Activator Appliance is an Orthodontics appliance that was developed by Viggo Andresen in 1908. This was one of the first functional appliances that was developed to correct functional jaw in the early 1900s. Activator appliance became the universal appliance that was used widely throughout Europe in the earlier part of the 20th century.
Frankel appliance or Frankel Functional Regulator is an orthodontic functional appliance which was developed by Rolf Fränkel in 1950s for treatment to patients of all ages. This appliance primarily focused on the modulation of neuromuscular activity in order to produce changes in jaw and teeth. The appliance was opposite to the Activator appliance and Bionator appliance.
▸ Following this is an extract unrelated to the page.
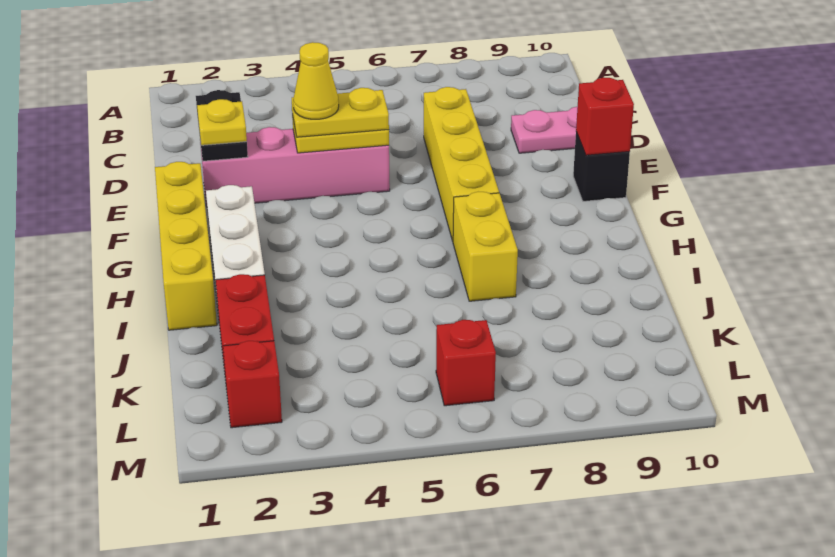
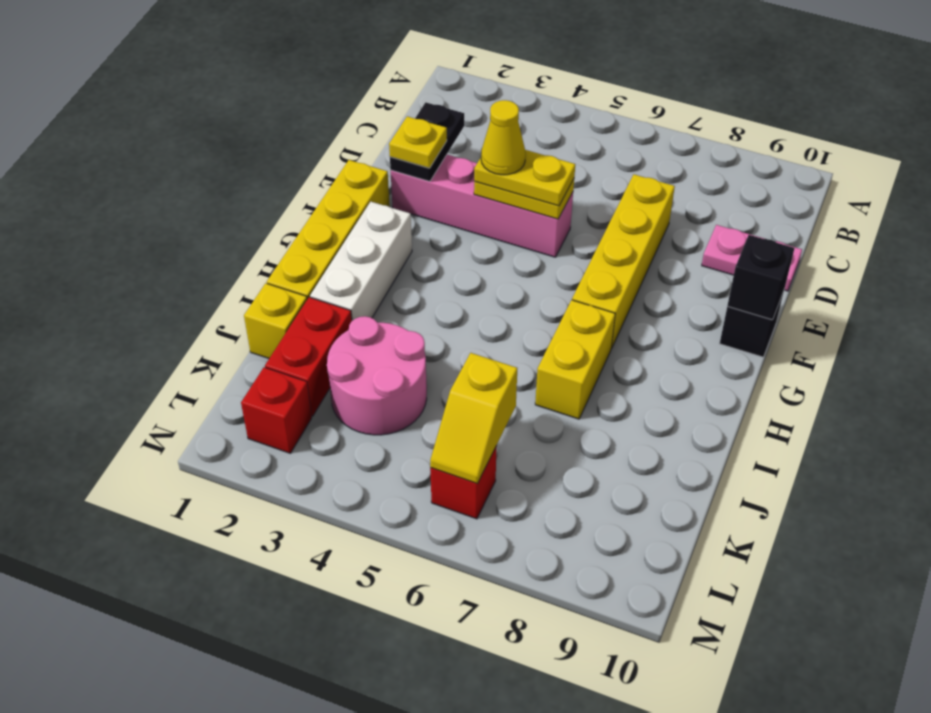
red 1x1 brick [576,77,634,155] -> black 1x1 brick [727,235,794,320]
none -> yellow 1x1 brick [244,283,307,358]
none -> pink 2x2 round brick [327,316,427,435]
none -> yellow 1x2 slope [430,353,517,483]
Pendulum is an orthodontic appliance, developed by James J. Hilgers in 1992, that use forces to distalize the upper 1st molars to create space for eruption of impacted teeth or allowing correction of Class 2 malocclusion. This appliance is a fixed type of distalizing appliance that does not depend on the compliance of each patient to work. Hilgers published an article in Journal of Clinical Orthodontics in 1992 describing the appliance.
Intrusion is a movement in the field of orthodontics where a tooth is moved partially into the bone. Intrusion is done in orthodontics to correct an anterior deep bite or in some cases intrusion of the over-erupted posterior teeth with no opposing tooth. Intrusion can be done in many ways and consists of many different types. Intrusion, in orthodontic history, was initially defined as problematic in early 1900s and was known to cause periodontal effects such as root resorption and recession. However, in mid 1950s successful intrusion with light continuous forces was demonstrated. Charles J. Burstone defined intrusion to be "the apical movement of the geometric center of the root (centroid) in respect to the occlusal plane or plane based on the long axis of tooth".
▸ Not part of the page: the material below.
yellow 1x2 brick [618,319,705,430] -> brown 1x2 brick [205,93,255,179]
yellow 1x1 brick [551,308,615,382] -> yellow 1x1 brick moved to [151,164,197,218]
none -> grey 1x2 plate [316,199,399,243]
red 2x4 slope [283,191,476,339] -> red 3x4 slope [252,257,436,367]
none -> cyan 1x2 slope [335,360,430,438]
Open bite is a type of orthodontic malocclusion which has been estimated to occur in 0.6% of the people in the United States. This type of malocclusion has no vertical overlap or contact between the anterior incisors. The term "open bite" was coined by Carevelli in 1842 as a distinct classification of malocclusion. Different authors have described the open bite in a variety of ways. Some authors have suggested that open bite often arises when overbite is less than the usual amount. Additionally, others have contended that open bite is identified by end-on incisal relationships. Lastly, some researchers have stated that a lack of incisal contact must be present to diagnose an open bite.